■ **Source**
2/2 Mon bâtiment à l’abandon avant sa destruction
Au début, ce n’était rien de grave, juste quelques fois où ils ne nettoyaient pas l’ascenseur, des trucs comme ça. Après, ça s’est empiré : ils ont arrêté de répondre aux demandes des habitants. Certains avaient des problèmes de chauffage ou d’humidité. J’habitais à Épinay-sur-Seine, dans la cité des Presles. Le logement était bien, mais vu qu’ils ont décidé de détruire le bâtiment, ils ont arrêté de s’en occuper.
Moi, j’étais dans le bâtiment du gardien. Là, ils s’en occupaient, il n’y avait aucun problème. Mais les autres voisins en parlaient avec moi. Petit à petit, plein de gens ont commencé à déménager parce qu’ils en avaient marre. Et le propriétaire a arrêté de loger de nouvelles personnes. Ils voulaient vider le bâtiment.
Ensuite, ils ont officiellement annoncé qu’ils allaient le détruire. Ils l’avaient écrit sur une feuille affichée à l’entrée et avaient envoyé des lettres pour dire qu’ils enclenchaient une procédure de relogement. Ils ne nous ont pas dit quand. À ce moment-là, on a fait une demande pour déménager auprès de la mairie, mais les procédures prenaient grave du temps. On avait demandé plusieurs villes où on souhaitait habiter mais ils nous avaient dit d’attendre, qu’ils nous contacteraient eux-mêmes.
Les procédures sont longues, le bailleur force à partir
Les procédures prenaient du temps, du coup le bailleur voulait forcer les gens à partir. Ils ont carrément fermé le parking, il n’y avait presque plus de place où se garer, c’était relou !
Une fois que les bâtiments se sont vidés, des gens ont commencé à se poser là-bas. Des jeunes du même quartier en ont profité. Dans mon bâtiment, ça allait : on connaissait les gens et ils respectaient mais, dans les autres, les habitants n’avaient pas cette chance, c’était grave dur.

■ **Consignes**
[a] Recopiez le passage du témoignage sur l'immeuble abandonné, entre "Une fois que" et "c’était grave dur.", ces mots compris.
[b] D'après le témoignage sur l'immeuble abandonné, dans quelle cité vivait la personne qui raconte ?
[c] Prolongez le témoignage sur l'immeuble abandonné en reprenant juste après sa dernière phrase.

■ **Données fournies**
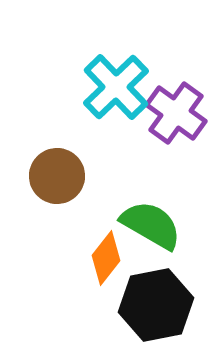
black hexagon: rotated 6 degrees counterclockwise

■ **Réponses**
[a]
Une fois que les bâtiments se sont vidés, des gens ont commencé à se poser là-bas. Des jeunes du même quartier en ont profité. Dans mon bâtiment, ça allait : on connaissait les gens et ils respectaient mais, dans les autres, les habitants n’avaient pas cette chance, c’était grave dur.

[b] Dans la cité des Presles, à Épinay-sur-Seine.

[c]
Chaque fois qu’ils descendaient de chez eux, ils sentaient l’odeur de la fumée, de la pisse et tout. Et le soir, il y avait beaucoup de bruit. Ils n’arrivaient plus à dormir et même quand ils en parlaient à la mairie : aucun changement.
Un an à attendre le relogement
Carrément, à la fin, il n’y avait même plus de gardien. Juste une sécurité qui s’occupait des appartements vides. C’est à ce moment-là qu’on a eu des réponses pour un nouveau logement.
On a visité et on a déménagé à Gennevilliers en septembre, un an après avoir fait la demande… Je connais encore des gens qui habitent là-bas et c’est toujours la même chose. Encore pire pour certains, car les logements ne sont toujours pas entretenus et les halls encore plus squattés.
Il y en a qui n’arrivent pas à se faire reloger parce que ce qu’on leur propose est trop petit ou ne répond pas à leurs attentes. D’autres font appel à des sociétés privées pour se faire reloger, parce que la mairie ne sert à rien.
Ramzy, 18 ans, lycéen, Gennevilliers
Crédit photo Map data © 2022 Google
Le mal-logement en France
Une promesse non tenue
Depuis plus de vingt ans, les propriétaires sont obligé·es de mettre à disposition de leurs locataires des logements décents. Mais selon le bilan dressé par la fondation Abbé-Pierre sur le quinquennat Macron, la crise du mal-logement a renforcé les difficultés des plus précaires. En puisant dans les APL, c’est près de 15 milliards d’euros qui ont été ôtés aux plus modestes. Alors que l’objectif était de construire 120 000 logements sociaux en 2021, seulement 104 800 ont été financés.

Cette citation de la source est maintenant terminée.